Terminology

EDS-NLP simplifies the terminology matching process by exposing a eds.terminology pipeline that can match on terms or regular expressions.

The terminology matcher is very similar to the generic matcher, although the use case differs slightly. The generic matcher is designed to extract any entity, while the terminology matcher is specifically tailored towards high volume terminologies.

There are some key differences:

It labels every matched entity to the same value, provided to the pipeline
The keys provided in the regex and terms dictionaries are used as the kb_id_ of the entity, which handles fine-grained labelling

For instance, a terminology matcher could detect every drug mention under the top-level label drug, and link each individual mention to a given drug through its kb_id_ attribute.

Examples

Let us redefine the pipeline :

import edsnlp

nlp = edsnlp.blank("eds")

terms = dict(
    covid=["coronavirus", "covid19"],  # (1)
    flu=["grippe saisonnière"],  # (2)
)

regex = dict(
    covid=r"coronavirus|covid[-\s]?19|sars[-\s]cov[-\s]2",  # (3)
)

nlp.add_pipe(
    "eds.terminology",
    config=dict(
        label="disease",
        terms=terms,
        regex=regex,
        attr="LOWER",
    ),
)

Every key in the terms dictionary is mapped to a concept.
The eds.matcher pipeline expects a list of expressions, or a single expression.
We can also define regular expression patterns.

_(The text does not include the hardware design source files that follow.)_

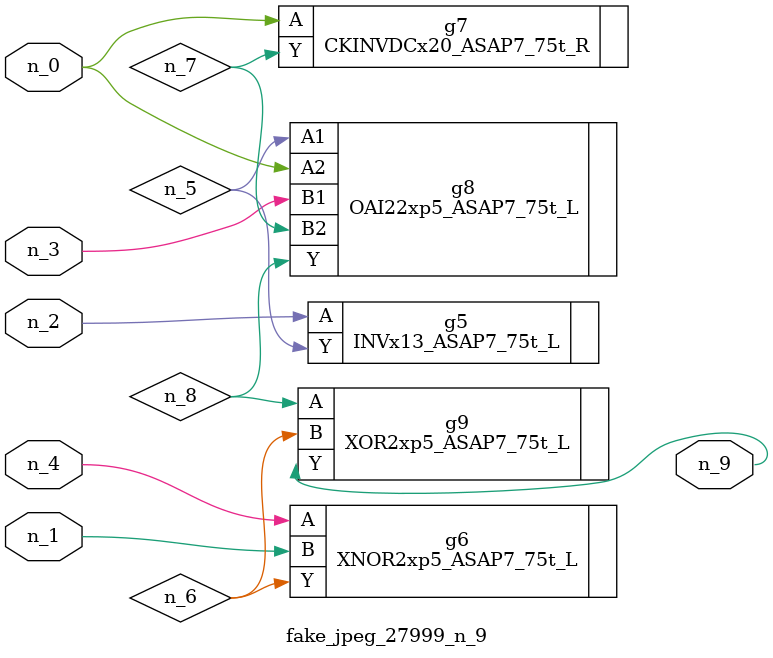
<source format=v>
module fake_jpeg_27999_n_9 (n_3, n_2, n_1, n_0, n_4, n_9);

input n_3;
input n_2;
input n_1;
input n_0;
input n_4;

output n_9;

wire n_8;
wire n_6;
wire n_5;
wire n_7;

INVx13_ASAP7_75t_L g5 ( 
.A(n_2),
.Y(n_5)
);

XNOR2xp5_ASAP7_75t_L g6 ( 
.A(n_4),
.B(n_1),
.Y(n_6)
);

CKINVDCx20_ASAP7_75t_R g7 ( 
.A(n_0),
.Y(n_7)
);

OAI22xp5_ASAP7_75t_L g8 ( 
.A1(n_5),
.A2(n_0),
.B1(n_3),
.B2(n_7),
.Y(n_8)
);

XOR2xp5_ASAP7_75t_L g9 ( 
.A(n_8),
.B(n_6),
.Y(n_9)
);


endmodule
</source>
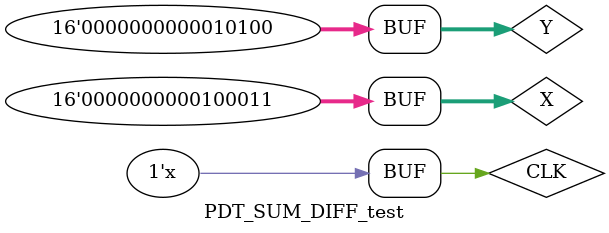
<source format=v>
module PDT_SUM_DIFF_test;
	reg [15:0] X,Y;
	wire [31:0] O;
	reg CLK;
	PDT_SUM_DIFF psd_test(O,X,Y,CLK);
	always
		begin 
		#5 CLK=~CLK;
		end
	initial 
		begin
			CLK=1'b0;
			$monitor("OUTPUT=%d ,X=%d ,Y=%d, Clk=%b",O,X,Y,CLK);
			#10 X=12; Y=10;
			#10 X=105; Y=11;
			#10 X=31; Y=5;
			#10 X=100; Y=81;
			#10 X=35; Y=20;
			
		end
endmodule

</source>
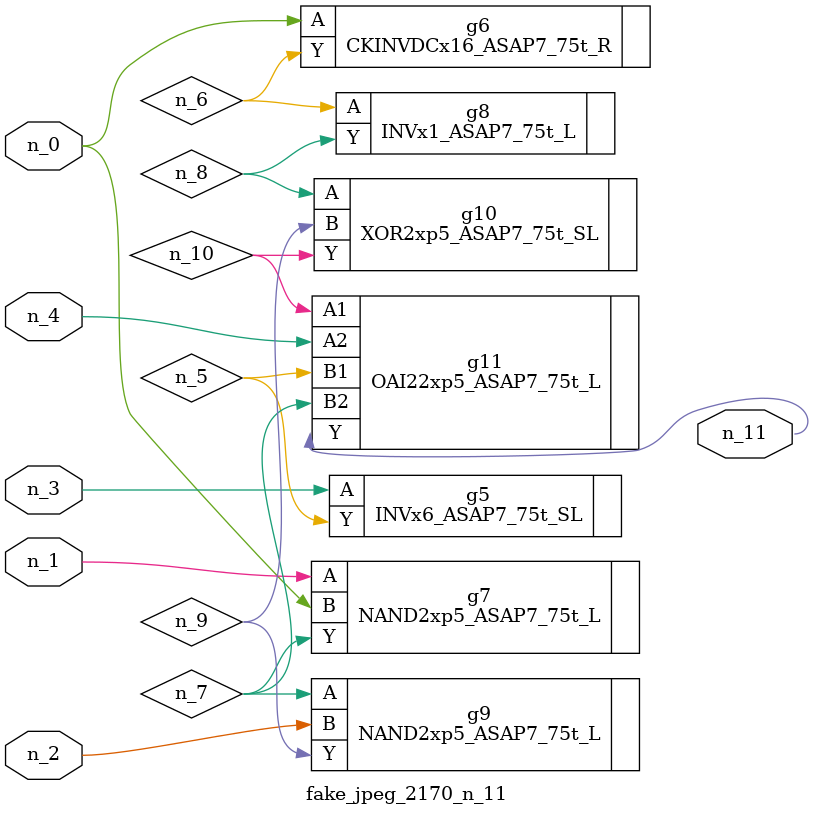
<source format=v>
module fake_jpeg_2170_n_11 (n_3, n_2, n_1, n_0, n_4, n_11);

input n_3;
input n_2;
input n_1;
input n_0;
input n_4;

output n_11;

wire n_10;
wire n_8;
wire n_9;
wire n_6;
wire n_5;
wire n_7;

INVx6_ASAP7_75t_SL g5 ( 
.A(n_3),
.Y(n_5)
);

CKINVDCx16_ASAP7_75t_R g6 ( 
.A(n_0),
.Y(n_6)
);

NAND2xp5_ASAP7_75t_L g7 ( 
.A(n_1),
.B(n_0),
.Y(n_7)
);

INVx1_ASAP7_75t_L g8 ( 
.A(n_6),
.Y(n_8)
);

XOR2xp5_ASAP7_75t_SL g10 ( 
.A(n_8),
.B(n_9),
.Y(n_10)
);

NAND2xp5_ASAP7_75t_L g9 ( 
.A(n_7),
.B(n_2),
.Y(n_9)
);

OAI22xp5_ASAP7_75t_L g11 ( 
.A1(n_10),
.A2(n_4),
.B1(n_5),
.B2(n_7),
.Y(n_11)
);


endmodule
</source>
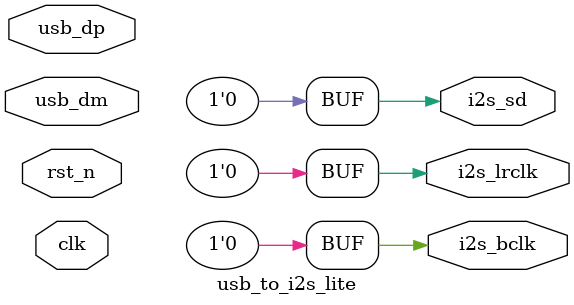
<source format=v>
`timescale 1ns/1ps
module usb_to_i2s_lite(
    input  wire clk,
    input  wire rst_n,
    input  wire usb_dp,
    input  wire usb_dm,
    output wire i2s_bclk,
    output wire i2s_lrclk,
    output wire i2s_sd
);
    assign i2s_bclk = 1'b0;
    assign i2s_lrclk = 1'b0;
    assign i2s_sd = 1'b0;
endmodule

</source>
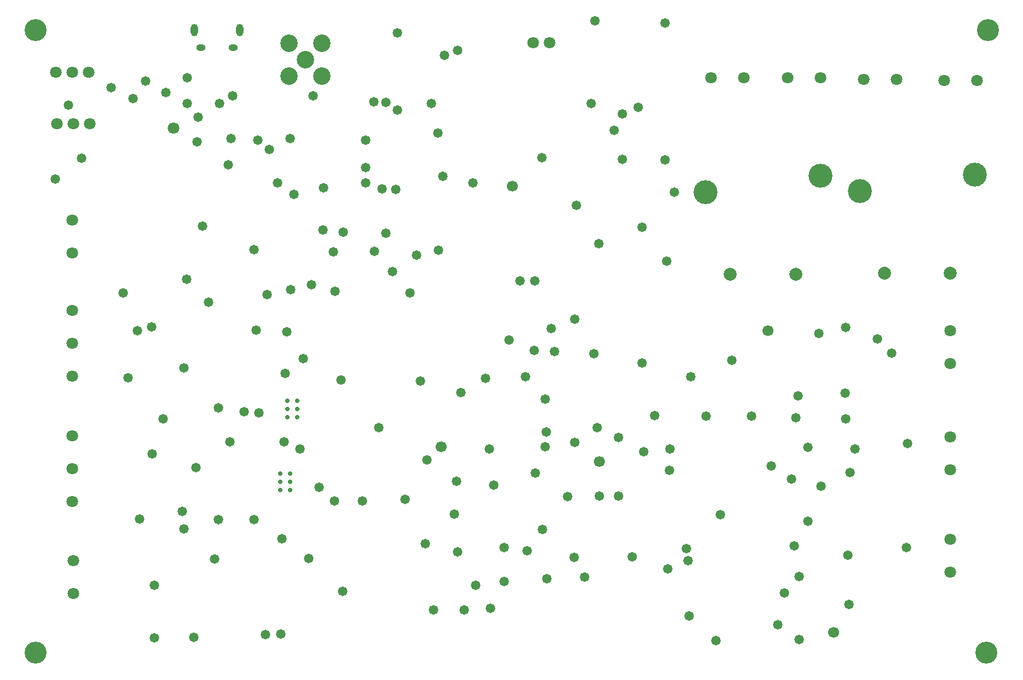
<source format=gbs>
G04*
G04 #@! TF.GenerationSoftware,Altium Limited,Altium Designer,23.7.1 (13)*
G04*
G04 Layer_Color=16711935*
%FSLAX44Y44*%
%MOMM*%
G71*
G04*
G04 #@! TF.SameCoordinates,D80BC081-2A64-476D-8097-51FF93FC0A54*
G04*
G04*
G04 #@! TF.FilePolarity,Negative*
G04*
G01*
G75*
%ADD123C,1.8000*%
%ADD124C,3.4000*%
%ADD125O,1.4532X1.0032*%
%ADD126O,1.1032X1.9032*%
%ADD127C,1.7000*%
%ADD128C,0.7300*%
%ADD129C,2.7000*%
%ADD130C,2.0032*%
%ADD131C,3.7032*%
%ADD132C,1.4732*%
D123*
X1694180Y778510D02*
D03*
Y727710D02*
D03*
Y563880D02*
D03*
Y614680D02*
D03*
Y455930D02*
D03*
Y405130D02*
D03*
X336550Y899160D02*
D03*
Y949960D02*
D03*
X363220Y1098550D02*
D03*
X312420D02*
D03*
X337820D02*
D03*
X1049020Y1224280D02*
D03*
X1074420D02*
D03*
X492760Y1092202D02*
D03*
X1375410Y1169670D02*
D03*
X1324610D02*
D03*
X1493520D02*
D03*
X1442720D02*
D03*
X1611630Y1167130D02*
D03*
X1560830D02*
D03*
X1736090Y1165860D02*
D03*
X1685290D02*
D03*
X336550Y810260D02*
D03*
Y759460D02*
D03*
Y708660D02*
D03*
Y615950D02*
D03*
Y565150D02*
D03*
Y514350D02*
D03*
X337820Y422910D02*
D03*
Y372110D02*
D03*
X336550Y1178560D02*
D03*
X361950D02*
D03*
X311150D02*
D03*
D124*
X1750060Y280670D02*
D03*
X1752600Y1243330D02*
D03*
X279400Y280670D02*
D03*
Y1243330D02*
D03*
D125*
X585230Y1216330D02*
D03*
X535230D02*
D03*
D126*
X525228Y1243330D02*
D03*
X595230D02*
D03*
D127*
X906780Y599440D02*
D03*
X1513840Y312420D02*
D03*
X1412240Y778510D02*
D03*
X1017270Y1002030D02*
D03*
X1151890Y576580D02*
D03*
D128*
X669530Y645360D02*
D03*
X684530D02*
D03*
Y670360D02*
D03*
X669530D02*
D03*
Y657860D02*
D03*
X684530D02*
D03*
X658100Y532530D02*
D03*
X673100D02*
D03*
Y557530D02*
D03*
X658100D02*
D03*
Y545030D02*
D03*
X673100D02*
D03*
D129*
X722630Y1223010D02*
D03*
Y1172210D02*
D03*
X671830D02*
D03*
Y1223010D02*
D03*
X697230Y1197610D02*
D03*
D130*
X1455420Y866140D02*
D03*
X1353820D02*
D03*
X1694180Y867410D02*
D03*
X1592580D02*
D03*
D131*
X1493520Y1018540D02*
D03*
X1315720Y993140D02*
D03*
X1732280Y1019810D02*
D03*
X1554480Y994410D02*
D03*
D132*
X1286510Y441960D02*
D03*
X665480Y712470D02*
D03*
X693420Y735330D02*
D03*
X668020Y777240D02*
D03*
X688340Y595630D02*
D03*
X556260Y425450D02*
D03*
X562610Y486410D02*
D03*
X581660Y1075690D02*
D03*
X584200Y1141730D02*
D03*
X654050Y1007110D02*
D03*
X623570Y1073150D02*
D03*
X708660Y1141730D02*
D03*
X902970Y902970D02*
D03*
X821690Y929640D02*
D03*
X803698Y901758D02*
D03*
X831850Y869950D02*
D03*
X755650Y930910D02*
D03*
X1628140Y604520D02*
D03*
X706547Y850107D02*
D03*
X885190Y579120D02*
D03*
X1253490Y1042670D02*
D03*
X1181100Y523240D02*
D03*
X1151890D02*
D03*
X1102360Y521970D02*
D03*
X538140Y940730D02*
D03*
X740410Y900430D02*
D03*
X514350Y1169670D02*
D03*
X449580Y1164590D02*
D03*
X459200Y784860D02*
D03*
X436880Y778510D02*
D03*
X396240Y1154430D02*
D03*
X481330Y1146810D02*
D03*
X679450Y989330D02*
D03*
X723900Y934720D02*
D03*
X1068070Y673100D02*
D03*
X1386840Y646430D02*
D03*
X1068070Y599440D02*
D03*
X1052830Y558800D02*
D03*
X981710Y595630D02*
D03*
X875030Y701040D02*
D03*
X891540Y1130300D02*
D03*
X901700Y1084580D02*
D03*
X815340Y998220D02*
D03*
X641350Y1059180D02*
D03*
X869190Y895350D02*
D03*
X440690Y487680D02*
D03*
X1460500Y398780D02*
D03*
X1236980Y647700D02*
D03*
X1143000Y742950D02*
D03*
X563880Y1130300D02*
D03*
X975360Y704850D02*
D03*
X909320Y1017270D02*
D03*
X1082040Y746760D02*
D03*
X1181100Y613410D02*
D03*
X956310Y1007110D02*
D03*
X1289050Y422910D02*
D03*
X1112900Y428370D02*
D03*
X577850Y1035050D02*
D03*
X1290320Y337820D02*
D03*
X789940Y1007110D02*
D03*
X836930Y996950D02*
D03*
X937260Y683260D02*
D03*
X932180Y436880D02*
D03*
X1202830Y429120D02*
D03*
X1063370Y471550D02*
D03*
X476980Y642620D02*
D03*
X580530Y606920D02*
D03*
X463550Y303530D02*
D03*
Y384810D02*
D03*
X839470Y1120140D02*
D03*
X821690Y1131570D02*
D03*
X839470Y1239520D02*
D03*
X1174750Y1088390D02*
D03*
X1139190Y1130300D02*
D03*
X1211580Y1123950D02*
D03*
X932690Y1212340D02*
D03*
X912020Y1205070D02*
D03*
X1217930Y728980D02*
D03*
X1292860Y707390D02*
D03*
X1536560Y431660D02*
D03*
X1459230Y678180D02*
D03*
X1490980Y774700D02*
D03*
X1604010Y744220D02*
D03*
X1581660Y766320D02*
D03*
X1532890Y783590D02*
D03*
X895350Y346710D02*
D03*
X882650Y449580D02*
D03*
X960120Y384810D02*
D03*
X1040130Y438150D02*
D03*
X527940Y566800D02*
D03*
X601980Y653320D02*
D03*
X562610Y659130D02*
D03*
X624840Y651510D02*
D03*
X664350Y606920D02*
D03*
X1051560Y855980D02*
D03*
X1113790Y796290D02*
D03*
X1037590Y707390D02*
D03*
X1051331Y748030D02*
D03*
X751980Y702310D02*
D03*
X459990Y588260D02*
D03*
X509270Y721360D02*
D03*
X803090Y1132390D02*
D03*
X789940Y1073150D02*
D03*
X790526Y1031240D02*
D03*
X673100Y1075690D02*
D03*
X530860Y1108710D02*
D03*
X529589Y1070998D02*
D03*
X430530Y1137920D02*
D03*
X350520Y1045210D02*
D03*
X310021Y1013460D02*
D03*
X330200Y1127760D02*
D03*
X637540Y834390D02*
D03*
X621030Y779780D02*
D03*
X725170Y999490D02*
D03*
X1076960Y782320D02*
D03*
X1012190Y764540D02*
D03*
X1028700Y855980D02*
D03*
X547370Y822960D02*
D03*
X810260Y628650D02*
D03*
X660400Y457200D02*
D03*
X506730Y499110D02*
D03*
X509270Y472440D02*
D03*
X617220Y486410D02*
D03*
X702310Y426720D02*
D03*
X674370Y842010D02*
D03*
X742879Y839530D02*
D03*
X858520Y836930D02*
D03*
X514350Y1130300D02*
D03*
X422910Y706120D02*
D03*
X415290Y836930D02*
D03*
X513080Y858140D02*
D03*
X617220Y904240D02*
D03*
X1531620Y681990D02*
D03*
X1546860Y595630D02*
D03*
X1494790Y538480D02*
D03*
X1452880Y446090D02*
D03*
X1474595Y598295D02*
D03*
X1474470Y483870D02*
D03*
X1626870Y443230D02*
D03*
X1537970Y355600D02*
D03*
X1437640Y373380D02*
D03*
X1332230Y299720D02*
D03*
X1261110Y595630D02*
D03*
X1338580Y494030D02*
D03*
X1259840Y562610D02*
D03*
X1220470Y591820D02*
D03*
X1187444Y1113790D02*
D03*
X1187450Y1043940D02*
D03*
X1267460Y993140D02*
D03*
X1217930Y938530D02*
D03*
X1150620Y913130D02*
D03*
X1256030Y886460D02*
D03*
X1417320Y569860D02*
D03*
X1449070Y549540D02*
D03*
X1356360Y732790D02*
D03*
X1148080Y628650D02*
D03*
X1113790Y605790D02*
D03*
X1069340Y622300D02*
D03*
X930910Y546100D02*
D03*
X988060Y539750D02*
D03*
X927100Y495300D02*
D03*
X1539240Y559680D02*
D03*
X1532890Y642620D02*
D03*
X1455420Y643890D02*
D03*
X1316990Y646430D02*
D03*
X850900Y518160D02*
D03*
X784860Y515620D02*
D03*
X741680Y515620D02*
D03*
X659130Y309880D02*
D03*
X635000Y308610D02*
D03*
X524510Y304800D02*
D03*
X754380Y375920D02*
D03*
X942340Y346710D02*
D03*
X1004570Y443230D02*
D03*
X1257300Y410210D02*
D03*
X1427410Y323780D02*
D03*
X1460500Y300990D02*
D03*
X718620Y536480D02*
D03*
X1253410Y1254760D02*
D03*
X1144865Y1257895D02*
D03*
X1062990Y1046480D02*
D03*
X1116330Y972820D02*
D03*
X983513Y349250D02*
D03*
X1129030Y397510D02*
D03*
X1070610Y394970D02*
D03*
X1004570Y391160D02*
D03*
M02*

</source>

This snippet is complete, and should run as is.

Parameters

PARAMETER	DESCRIPTION
`nlp`	The pipeline object TYPE: `PipelineProtocol`
`terms`	A dictionary of terms. TYPE: `Optional[Patterns]` DEFAULT: `None`
`regex`	A dictionary of regular expressions. TYPE: `Optional[Patterns]` DEFAULT: `None`
`attr`	The default attribute to use for matching. Can be overridden using the `terms` and `regex` configurations. TYPE: `str` DEFAULT: `TEXT`
`ignore_excluded`	Whether to skip excluded tokens (requires an upstream pipeline to mark excluded tokens). TYPE: `bool` DEFAULT: `False`
`ignore_space_tokens`	Whether to skip space tokens during matching. DEFAULT: `False`
`term_matcher`	The matcher to use for matching phrases ? One of (exact, simstring) DEFAULT: `exact`
`term_matcher_config`	Parameters of the matcher class DEFAULT: `None`
`label`	Label name to use for the `Span` object and the extension
`span_setter`	How to set matches on the doc TYPE: `SpanSetterArg` DEFAULT: `{'ents': True}`

Patterns, be they terms or regex, are defined as dictionaries where keys become the kb_id_ of the extracted entities. Dictionary values are either a single expression or a list of expressions that match the concept (see example).

Authors and citation

The eds.terminology pipeline was developed by AP-HP's Data Science team.